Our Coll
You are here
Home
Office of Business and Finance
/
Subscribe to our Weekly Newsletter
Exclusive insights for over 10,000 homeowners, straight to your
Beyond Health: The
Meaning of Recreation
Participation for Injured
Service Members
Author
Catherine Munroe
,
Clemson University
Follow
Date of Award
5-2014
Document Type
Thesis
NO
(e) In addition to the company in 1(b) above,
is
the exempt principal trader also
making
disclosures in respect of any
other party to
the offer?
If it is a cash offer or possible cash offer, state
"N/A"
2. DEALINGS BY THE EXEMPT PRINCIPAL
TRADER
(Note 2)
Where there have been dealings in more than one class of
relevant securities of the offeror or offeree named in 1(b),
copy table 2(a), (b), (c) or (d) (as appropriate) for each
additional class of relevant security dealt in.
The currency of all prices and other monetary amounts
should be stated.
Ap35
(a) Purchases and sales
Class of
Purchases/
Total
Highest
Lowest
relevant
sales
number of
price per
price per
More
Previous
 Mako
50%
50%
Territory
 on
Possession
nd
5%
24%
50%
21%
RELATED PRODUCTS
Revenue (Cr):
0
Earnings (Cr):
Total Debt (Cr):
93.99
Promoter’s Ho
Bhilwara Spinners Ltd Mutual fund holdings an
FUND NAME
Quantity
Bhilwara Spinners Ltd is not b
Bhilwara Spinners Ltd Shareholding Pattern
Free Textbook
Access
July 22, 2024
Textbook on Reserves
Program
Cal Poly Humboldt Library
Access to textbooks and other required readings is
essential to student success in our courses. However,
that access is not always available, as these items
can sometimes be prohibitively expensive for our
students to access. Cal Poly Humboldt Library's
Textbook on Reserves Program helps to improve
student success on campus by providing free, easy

· · · · ·

> **PROBLEM TO WORK ON**
Please gather every line above that contains "Reserves". Case counts.

> **SOLUTION BELOW**
Textbook on Reserves
Textbook on Reserves Program helps to improve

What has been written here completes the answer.